__Instructions to follow__.
Rewrite the lines of every one of the records below as a numbered list, skipping blank lines and leaving out the pictures.

__Source data__.
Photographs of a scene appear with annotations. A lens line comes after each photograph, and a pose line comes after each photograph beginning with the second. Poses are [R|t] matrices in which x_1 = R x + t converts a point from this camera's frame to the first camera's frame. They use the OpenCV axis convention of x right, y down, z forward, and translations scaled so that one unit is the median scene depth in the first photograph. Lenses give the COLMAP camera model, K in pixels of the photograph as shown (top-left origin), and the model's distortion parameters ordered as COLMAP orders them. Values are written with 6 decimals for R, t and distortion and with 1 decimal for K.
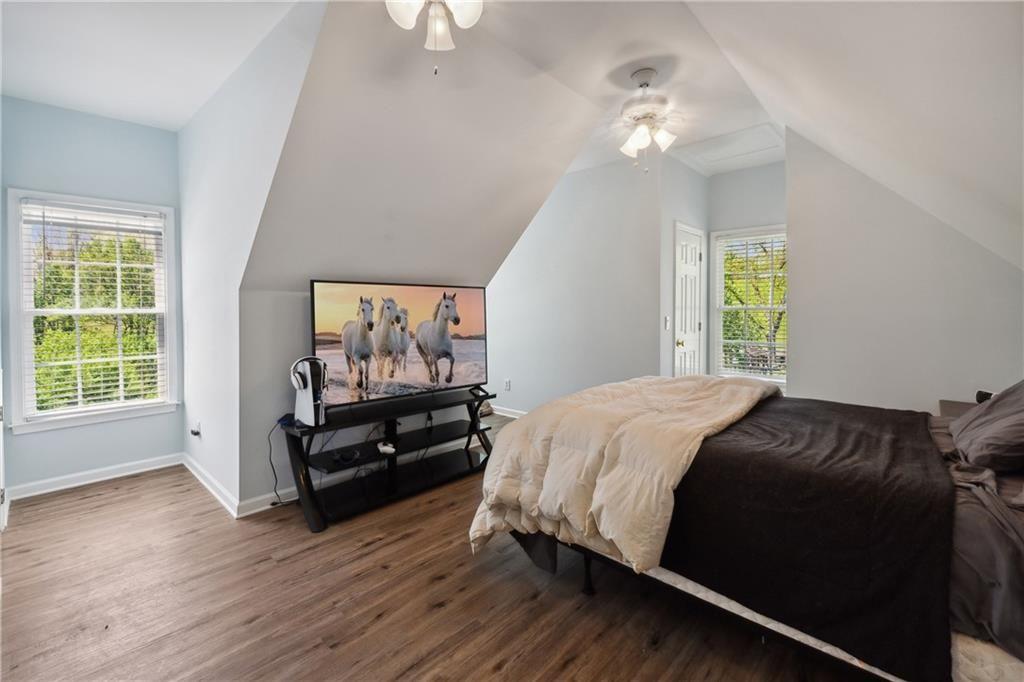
lens RADIAL K [[453.3, 0, 514.3], [0, 453.3, 298.0], [0, 0, 1]] dist [-0.002343, -0.000446]
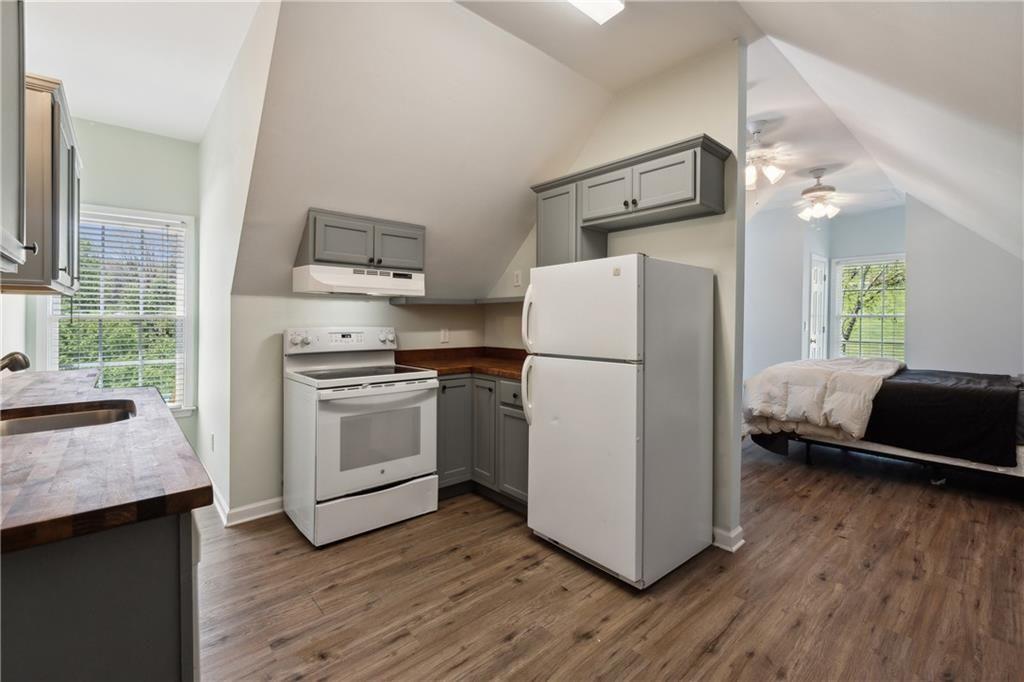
lens RADIAL K [[444.9, 0, 510.5], [0, 444.9, 317.9], [0, 0, 1]] dist [-0.002645, 0.000135]
pose [[0.994482, -0.005229, -0.104772, -0.969436], [0.007461, 0.999753, 0.020929, -0.011069], [0.104637, -0.021595, 0.994276, -1.071192]]
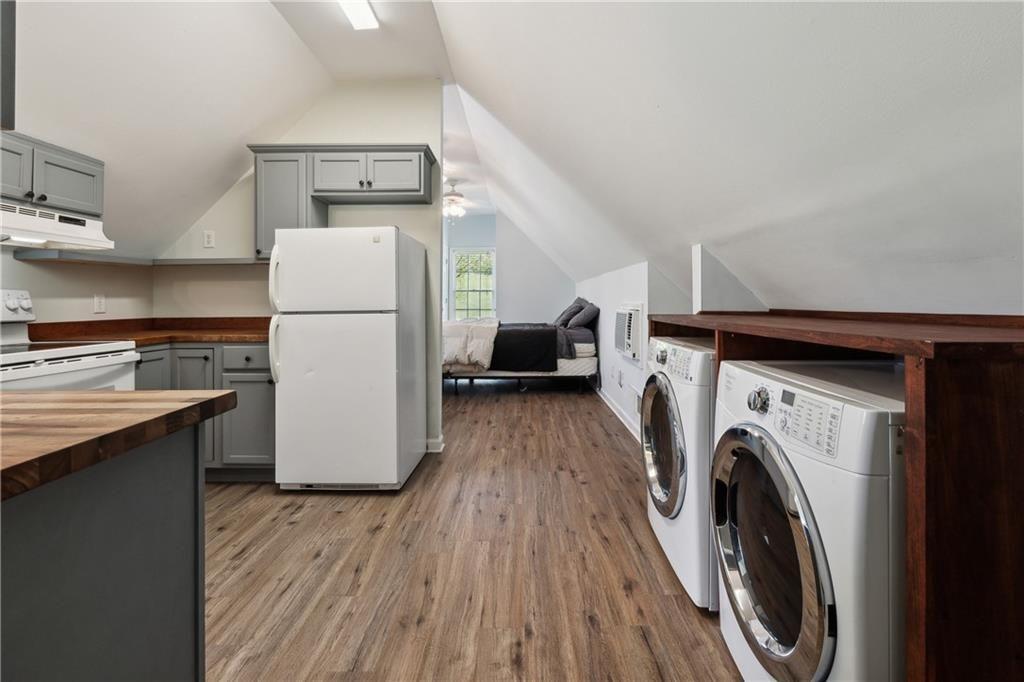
lens RADIAL K [[453.3, 0, 514.3], [0, 453.3, 298.0], [0, 0, 1]] dist [-0.002343, -0.000446]
pose [[0.741419, -0.009291, 0.670978, -1.458929], [-0.003256, 0.999843, 0.017443, 0.054892], [-0.671034, -0.015117, 0.741272, -1.260877]]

__Response__.
1. Photographs of a scene appear with annotations. A lens line comes after each photograph, and a pose line comes after each photograph beginning with the second. Poses are [R|t] matrices in which x_1 = R x + t converts a point from this camera's frame to the first camera's frame. They use the OpenCV axis convention of x right, y down, z forward, and translations scaled so that one unit is the median scene depth in the first photograph. Lenses give the COLMAP camera model, K in pixels of the photograph as shown (top-left origin), and the model's distortion parameters ordered as COLMAP orders them. Values are written with 6 decimals for R, t and distortion and with 1 decimal for K.
2. lens RADIAL K [[453.3, 0, 514.3], [0, 453.3, 298.0], [0, 0, 1]] dist [-0.002343, -0.000446]
3. lens RADIAL K [[444.9, 0, 510.5], [0, 444.9, 317.9], [0, 0, 1]] dist [-0.002645, 0.000135]
4. pose [[0.994482, -0.005229, -0.104772, -0.969436], [0.007461, 0.999753, 0.020929, -0.011069], [0.104637, -0.021595, 0.994276, -1.071192]]
5. lens RADIAL K [[453.3, 0, 514.3], [0, 453.3, 298.0], [0, 0, 1]] dist [-0.002343, -0.000446]
6. pose [[0.741419, -0.009291, 0.670978, -1.458929], [-0.003256, 0.999843, 0.017443, 0.054892], [-0.671034, -0.015117, 0.741272, -1.260877]]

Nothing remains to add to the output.